Eight channel video and audio installation, 2018
A site specific installation made for Pirpa exhibition space in Copenhagen which is situated in an old vegetable market, now being developed to become a residential area.
The installation takes the work going on as its point of departure. This includes the tearing down and building up with big machines, as well as the normal everyday work of those businesses still functioning in the area. This includes the making of cider, the running of a second hand shop, and the birds’ everlasting work of making their living.
All the work recorded includes a visible and audible rhythm, either fast or slow.
Each rhythm has its natural pace, but in the videos their speed is manipulated to make them all beat simultaneously. Thus they provide a common, continuous rhythm filling the whole exhibition space.
In the beginning the rhythm is slow, which means that it fits to the original rhythm of the slowest of the events. This obviously causes the other rhythms to be too slow. In 30 second steps, the overall pace changes, and gets a little faster each time. Another event then gets its original rhythm while the first becomes too fast.
Each of the 8 events has its correct speed at some time during the playing of the video.

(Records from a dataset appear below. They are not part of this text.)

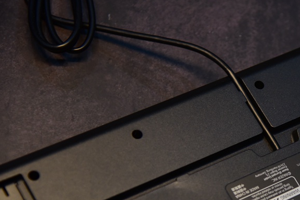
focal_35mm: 164
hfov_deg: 12.4
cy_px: 147
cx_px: 258
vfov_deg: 8.4
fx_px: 1367
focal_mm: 92
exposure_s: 1/40
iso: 1600
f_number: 4
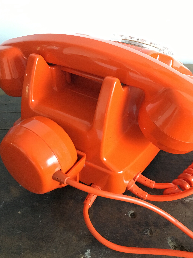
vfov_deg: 53.9
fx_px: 253
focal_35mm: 34
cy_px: 118
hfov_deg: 41.8
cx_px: 105
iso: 200
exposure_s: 1/17
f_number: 2.2
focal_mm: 4.15
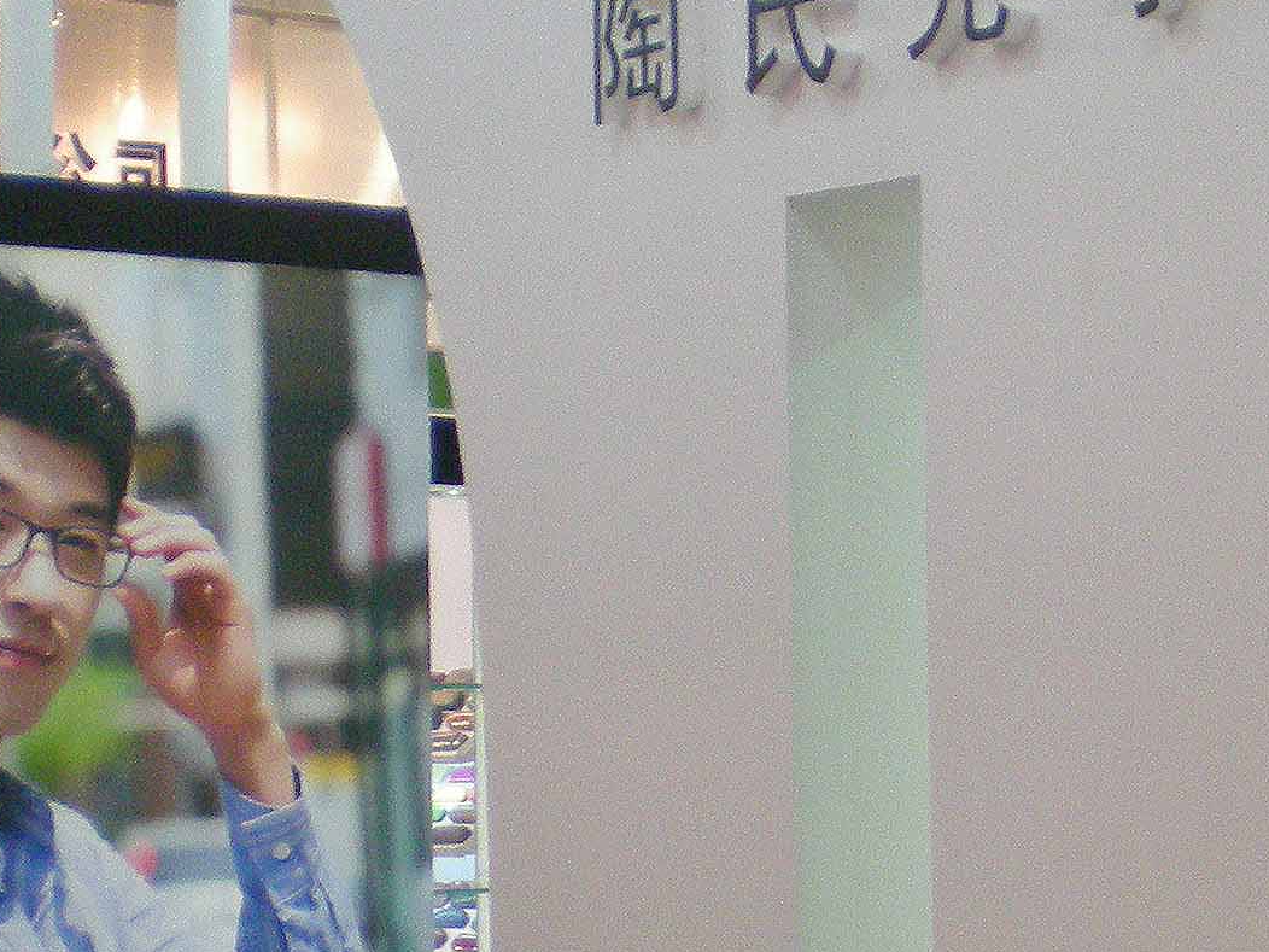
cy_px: 820
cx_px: 1140
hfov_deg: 17.5
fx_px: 4069
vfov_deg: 13.2
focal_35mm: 111
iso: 200
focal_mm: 6.3
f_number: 3.1
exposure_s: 1/33.8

There are 6 videos, each with their own sound track, plus two objects found in the area, into which speakers have been built. A table with the sound of a bulldozer, and a stand with the sound of seagulls. The objects are placed outside the exhibition space, which opens up to a roofed porch. They thus give the exhibition a strong connection to the work going on outside.
The videos are presented on monitors standing on shelves that double as loudspeakers.